-- Opening Marker --
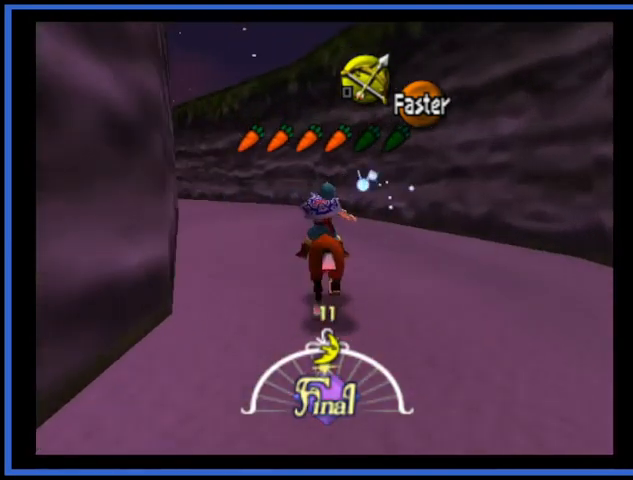
{"buttons": [], "left_stick": "up-left", "right_stick": "center", "events": []}
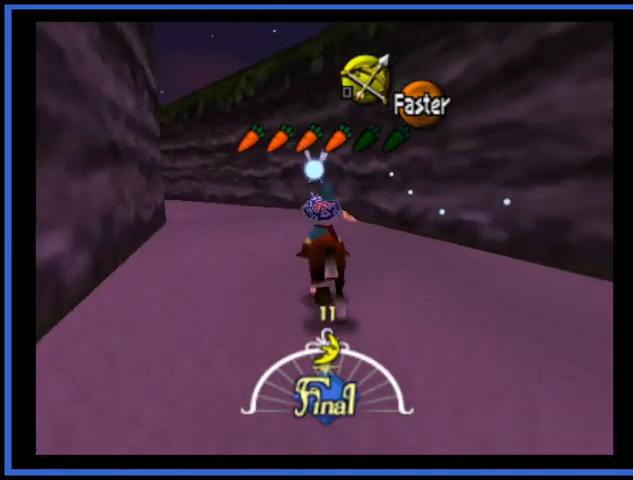
{"buttons": [], "left_stick": "up-left", "right_stick": "center", "events": []}
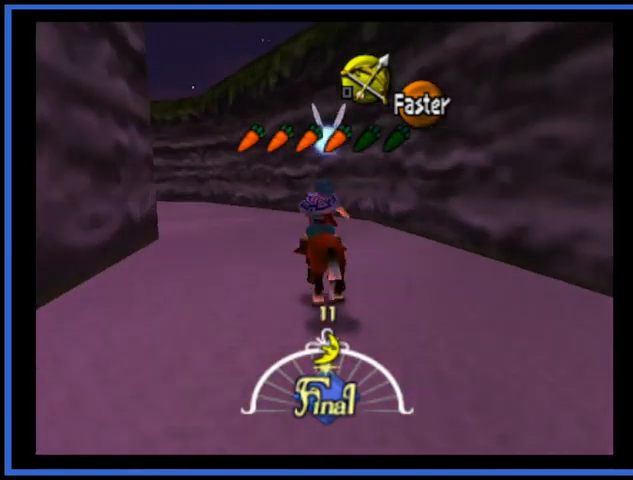
{"buttons": [], "left_stick": "up-left", "right_stick": "center", "events": []}
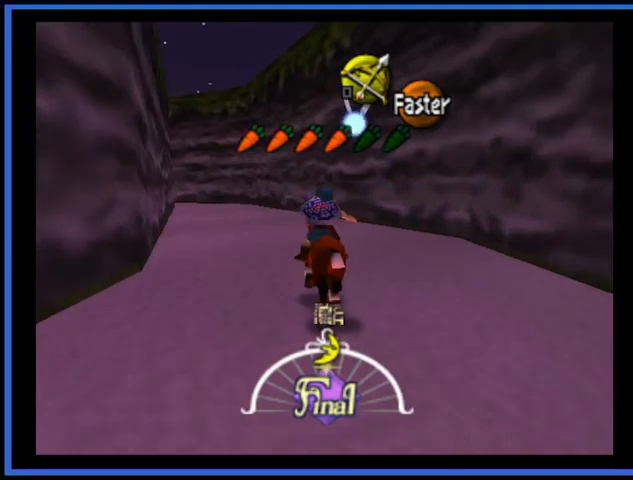
{"buttons": [], "left_stick": "up", "right_stick": "center", "events": [[167, "left_stick", "up"], [334, "A", "down"], [459, "A", "up"]]}
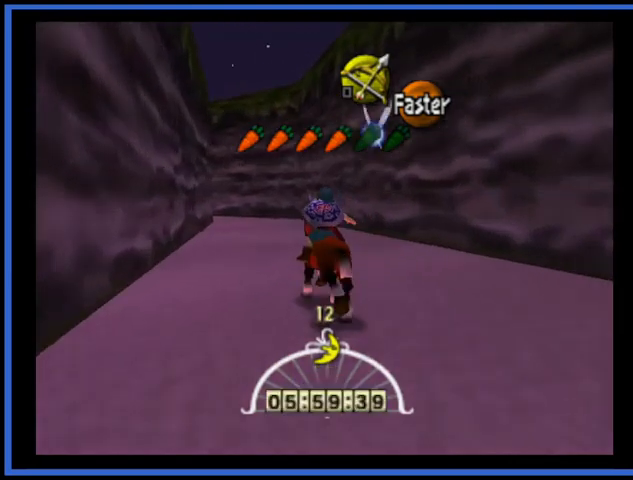
{"buttons": [], "left_stick": "up", "right_stick": "center", "events": []}
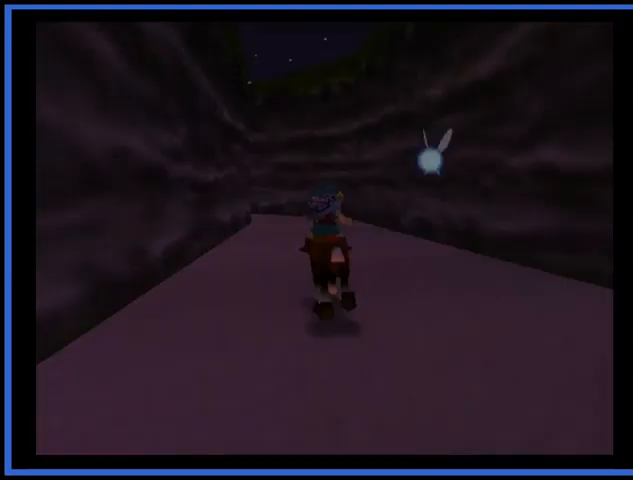
{"buttons": [], "left_stick": "center", "right_stick": "center", "events": [[209, "left_stick", "center"]]}
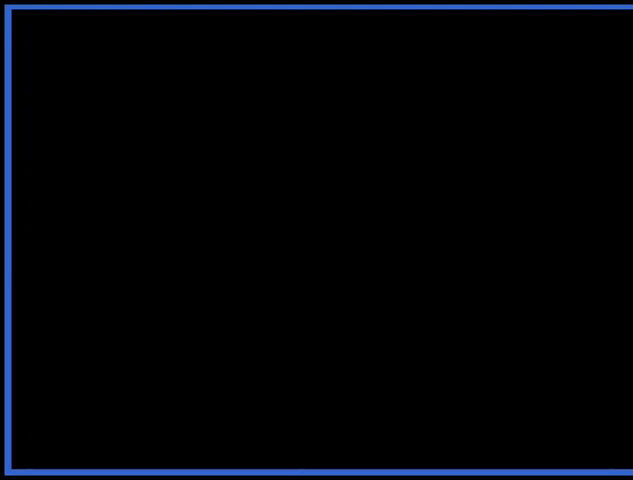
{"buttons": [], "left_stick": "center", "right_stick": "center", "events": []}
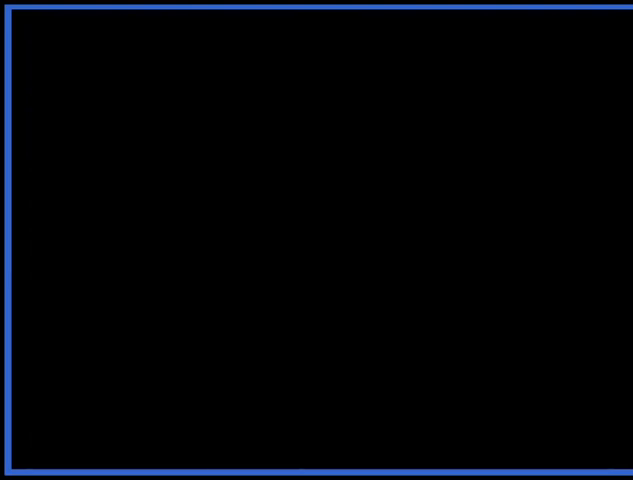
{"buttons": [], "left_stick": "up", "right_stick": "center", "events": [[42, "left_stick", "up"]]}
-- Closing Marker --
### Work order:
The entries are to be transcribed word for word, without their images.

### Response to the exercise:
{"buttons": [], "left_stick": "up-left", "right_stick": "center", "events": []}
{"buttons": [], "left_stick": "up-left", "right_stick": "center", "events": []}
{"buttons": [], "left_stick": "up-left", "right_stick": "center", "events": []}
{"buttons": [], "left_stick": "up", "right_stick": "center", "events": [[167, "left_stick", "up"], [334, "A", "down"], [459, "A", "up"]]}
{"buttons": [], "left_stick": "up", "right_stick": "center", "events": []}
{"buttons": [], "left_stick": "center", "right_stick": "center", "events": [[209, "left_stick", "center"]]}
{"buttons": [], "left_stick": "center", "right_stick": "center", "events": []}
{"buttons": [], "left_stick": "up", "right_stick": "center", "events": [[42, "left_stick", "up"]]}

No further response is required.